Chancellor blamed as cabinet splits over single market

You mean the mighty uncompromisable 4 pillars? Like the service market? Which isn't complete.

Luxembourg get an immigration brake. It's not like the systems don't exist. Let's stop pretending the single market is some infallible, godlike set of rules that can never ever be changed or improved.

I didn't vote Leave. But I think it's pretty obvious freedom of movement is no longer viable in the world of mass population displacement + eventual citizenship + family reunification.

The 'special treatment/cherrypicking' narrative is pretty strong. There is also the fear that if we successfully exit that will inspire other nations. They think compromise is weakness. Personally I think inability to compromise is their weakness, if they had made some sensible, mutually beneficial (there are 2 sides to this, brain drain is a problem) compromise on freedom of movement we would have never voted Leave.

I'm also deeply skeptical of the value of the single market. I'm sure Leaving won't be an easy process, a recession is likely but I think that will have more to with confidence than anything significant changing within our economy.

Trade deals don't drive wealth creation, innovation drives growth.

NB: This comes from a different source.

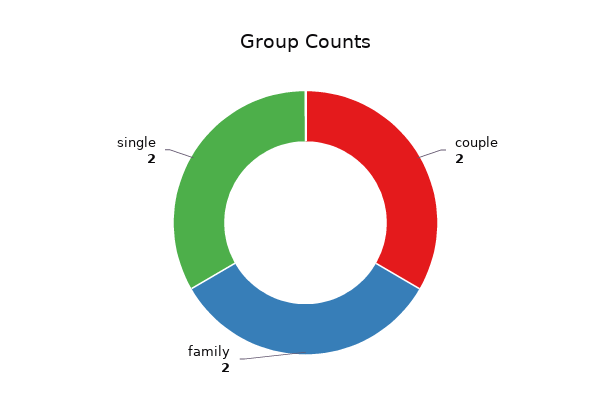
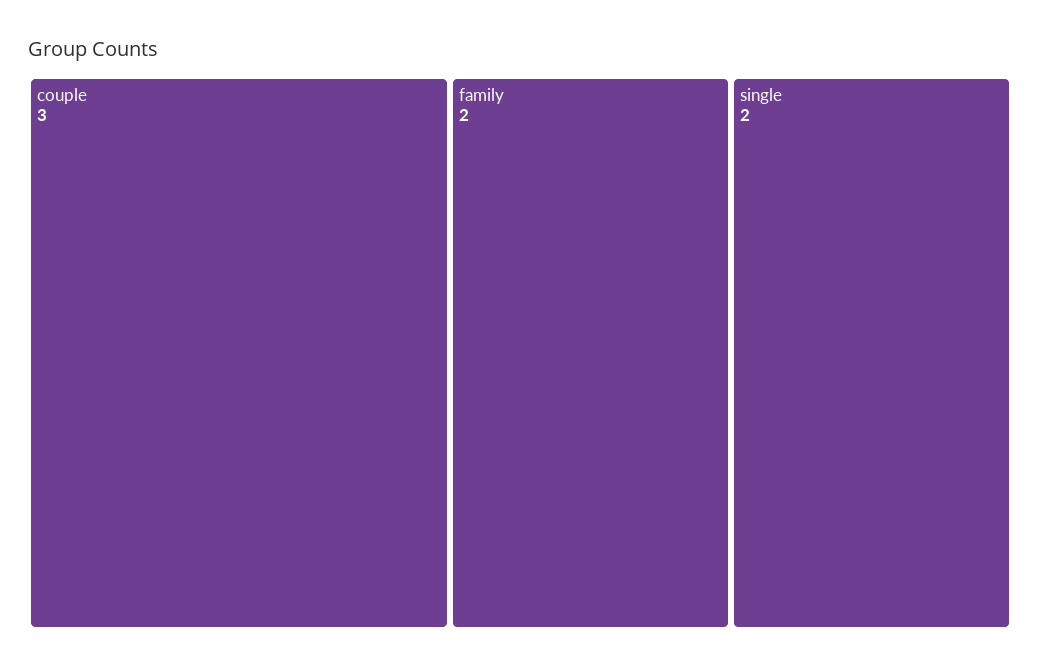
couple: 2 -> 3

Oh look, that's our historical strength. We need to play to our strength. Deregulate a bunch of shit and do everything necessary to spur further innovation. The industrial revolution led to the largest empire the world had ever seen. We need to work towards something similar or we're fucked. Mars, sustainable resource infrastructure, genetics. There are lots of big problems to solve with vast potential for wealth creation.

Again I didn't vote Leave but there is a huge opportunity available from an exit. Currency devaluation means we shouldn't be remotely worried about getting venture capital. If you want investment, it's available. You can fucking tweet investors.

Plus we'll be able to buy some stuff at the global price rather than the inflated EU price. I'm not worried about tariffs (tariffs more negatively effect the market that implements, protectionism creates internal inefficiencies), in fact I hope we go zero tariff to start with.

The single market is working on the infinite growth myth. Look at the EU or wherever, all these developing nations that are progressing aren't actually innovating, there is a lot of copy+pasting. So consumption and competition is rising and global resource security is becoming a bigger issue every year. From a radical environmentalist perspective, I think you could make an argument the single market is somewhat suicidal.